I have dyadic data from mothers and fathers. I am interested in running a path analysis with 2 predictor variables, 2 mediators and 1 outcome variable all at the individual level. Can I just use type = complex and using the cluster variable by the couple ID to estimate the model or do I need to run multilevel analysis with type = two level?
I would like to see if the model differs for moms and dads. Is it possible to compare the groups given the non-independence of the samples? If so how would I go about doing that.
You can analyze this in a single-level, multivariate form, that is, your data set has 5+5 variables (columns) and you model mothers and fathers jointly - that accounts for their non-independence. You see papers on this under Dyadic Analysis on our website at
Seems like that gives the most flexible model, but you can use a Type=Twolevel approach as well. Type=Complex would say that moms and dads have the same parameter values which would be limiting(it simply corrects the SEs for non-independence).
I have siblings in my dataset. Some of the variables are reported by the children and some by the parents. I know that I can use type=complex to account for interdependence of siblings on the child-reported variables. Can I also use type=complex when including parent-reported variables or should I use type=twolevel to account for the different levels in my data?
Nadim Khatib posted on Thursday, February 06, 2020 - 12:19 pm
After trying to fit a model as a twolevel model I find that estimates are very small on the between-level, the fit (based on SRMR between) is bad, or it doesn't converge. Should I just use type=complex instead?
See if the SEs change when you use Type=Complex versus regular. If not, this indicates that you don't need twolevel modeling.
Stefan P. posted on Thursday, July 16, 2020 - 4:28 am
Dear Dres. M&M,
i have latent variables (Big Five), each measured by three observed variables at four timepoints. Now i want to predict the score by age and gender - with corrected standard errors due to repeated measures. Thus, i need the mean (of the latent variable). 1) Isn't it possible to condcuct just a type=complex analysis with latent variables? 2) How can i obtain the mean?

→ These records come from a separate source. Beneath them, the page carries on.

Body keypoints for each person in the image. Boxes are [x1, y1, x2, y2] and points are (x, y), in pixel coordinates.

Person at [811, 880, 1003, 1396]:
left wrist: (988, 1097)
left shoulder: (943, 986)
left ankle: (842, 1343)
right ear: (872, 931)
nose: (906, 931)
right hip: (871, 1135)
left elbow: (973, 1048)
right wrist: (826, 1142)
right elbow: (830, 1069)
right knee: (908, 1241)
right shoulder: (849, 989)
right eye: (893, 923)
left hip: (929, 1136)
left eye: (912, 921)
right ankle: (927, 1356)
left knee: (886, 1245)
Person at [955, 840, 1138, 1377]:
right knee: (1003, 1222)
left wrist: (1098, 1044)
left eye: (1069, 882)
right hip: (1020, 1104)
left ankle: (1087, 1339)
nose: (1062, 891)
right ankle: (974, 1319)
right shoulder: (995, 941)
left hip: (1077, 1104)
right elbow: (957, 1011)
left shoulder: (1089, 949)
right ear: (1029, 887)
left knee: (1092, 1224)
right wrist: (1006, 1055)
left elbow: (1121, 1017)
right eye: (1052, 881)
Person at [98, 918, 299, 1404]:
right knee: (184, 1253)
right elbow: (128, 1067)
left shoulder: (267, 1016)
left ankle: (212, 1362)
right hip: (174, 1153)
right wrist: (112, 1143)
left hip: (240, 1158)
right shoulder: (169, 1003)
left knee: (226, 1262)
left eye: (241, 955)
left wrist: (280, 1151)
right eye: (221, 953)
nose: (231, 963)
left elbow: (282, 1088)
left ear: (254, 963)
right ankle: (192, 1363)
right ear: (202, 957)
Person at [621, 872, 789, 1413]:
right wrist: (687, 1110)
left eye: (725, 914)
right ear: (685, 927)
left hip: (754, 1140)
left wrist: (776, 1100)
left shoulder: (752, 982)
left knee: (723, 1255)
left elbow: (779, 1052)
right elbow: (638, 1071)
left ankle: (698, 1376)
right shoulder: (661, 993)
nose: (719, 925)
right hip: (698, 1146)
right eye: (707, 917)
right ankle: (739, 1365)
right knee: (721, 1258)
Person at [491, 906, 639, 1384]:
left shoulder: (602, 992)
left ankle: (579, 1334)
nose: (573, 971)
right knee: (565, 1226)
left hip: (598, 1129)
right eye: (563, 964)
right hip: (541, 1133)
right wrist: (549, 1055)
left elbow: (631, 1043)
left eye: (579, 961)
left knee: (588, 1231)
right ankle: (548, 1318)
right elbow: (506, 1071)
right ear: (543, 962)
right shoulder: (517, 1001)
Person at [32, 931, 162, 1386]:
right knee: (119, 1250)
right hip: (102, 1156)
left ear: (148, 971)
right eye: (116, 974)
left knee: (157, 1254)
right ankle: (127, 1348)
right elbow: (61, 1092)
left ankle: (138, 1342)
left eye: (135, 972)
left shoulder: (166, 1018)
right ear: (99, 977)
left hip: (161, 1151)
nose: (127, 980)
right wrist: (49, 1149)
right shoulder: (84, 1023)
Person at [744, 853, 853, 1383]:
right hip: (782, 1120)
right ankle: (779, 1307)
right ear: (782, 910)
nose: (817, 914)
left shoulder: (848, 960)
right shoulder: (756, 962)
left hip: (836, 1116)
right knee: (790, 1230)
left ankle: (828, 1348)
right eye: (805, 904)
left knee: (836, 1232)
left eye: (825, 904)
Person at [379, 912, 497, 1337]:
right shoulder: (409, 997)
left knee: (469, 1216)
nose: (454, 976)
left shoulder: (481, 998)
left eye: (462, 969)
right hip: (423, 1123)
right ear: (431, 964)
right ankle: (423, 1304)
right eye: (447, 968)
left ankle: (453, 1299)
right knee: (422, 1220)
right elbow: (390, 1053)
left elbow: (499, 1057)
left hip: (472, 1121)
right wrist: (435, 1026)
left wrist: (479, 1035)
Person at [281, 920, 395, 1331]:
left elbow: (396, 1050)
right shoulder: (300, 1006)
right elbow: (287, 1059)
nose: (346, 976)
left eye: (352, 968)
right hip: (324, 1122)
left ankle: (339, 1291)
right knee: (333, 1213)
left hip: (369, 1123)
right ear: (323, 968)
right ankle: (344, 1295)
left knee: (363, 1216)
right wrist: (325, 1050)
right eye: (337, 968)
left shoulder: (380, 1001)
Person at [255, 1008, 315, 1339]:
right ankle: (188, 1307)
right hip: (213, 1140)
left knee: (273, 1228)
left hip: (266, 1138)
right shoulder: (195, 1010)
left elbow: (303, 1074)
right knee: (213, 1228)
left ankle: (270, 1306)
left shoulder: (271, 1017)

2) You don't need latent variable means to study the effects of age and gender. In fact, with the Complex approach, you can't get them.
Stefan P. posted on Saturday, July 18, 2020 - 6:12 am
I'm totally desperate right now: 1) I tried the single-level analysis in wide format for the last three weeks - until I came to the conclusion that a growth curve model makes no sense, since I don't want to examine the dependence of time but of age (we already talked about DATA COHORT in this context here in the forum). 2) How can I investigate the effect of age on - say - openness (O) without knowing the mean value for O? Ultimately, I want to have a regression function of the form O = mean + b1*age + b2*b^2 + b3*b^3 + female + e. The code until now produces the "BETWEEN COVARIANCE MATRIX IS NOT POSITIVE DEFINITE AS IT SHOULD BE" error: USEVARIABLES ARE SEX AGE AGE_2 AGE_3 P215 P220 P225 ;!O MISSING ARE ALL (-99); WITHIN = AGE AGE_2 AGE_3; BETWEEN = SEX; CLUSTER = PID; Analysis: TYPE = TWOLEVEL RANDOM; MODEL: %WITHIN% Ow BY P215 P220 P225 (p1-p3); s | Ow ON AGE AGE_2 AGE_3; %BETWEEN% Ob BY P215 P220 P225 (p1-p3); P215@0P220@0P225@0; Ob ON SEX; OUTPUT: SAMPSTAT;
1) In the longitudinal factor analysis framework I talk about in my web talk, you don't need a growth model for the factors. It has the factor means being different in a free way at the different time points (fixed at zero at the first time point).
2) Perhaps you are saying that people are of different ages at the different time points. Perhaps you are saying that the time distances between the waves are not the same. It isn't clear to me.
Btw, this statement is incorrect because a random slope needs to refer to just 1 slope per statement and you mention 3:
s | Ow ON AGE AGE_2 AGE_3;
Stefan P. posted on Monday, July 20, 2020 - 1:57 am
1) slowly I'm beginning to realize (I hope)... unfortunately the output tells me the error message NO CONVERGENCE. NUMBER OF ITERATIONS EXCEEDED. Although the diagram looks good. What could that be? 2) I want to know how the average trait score develops over age - corrected for repeated measures (the time distance is alwasy 4 years).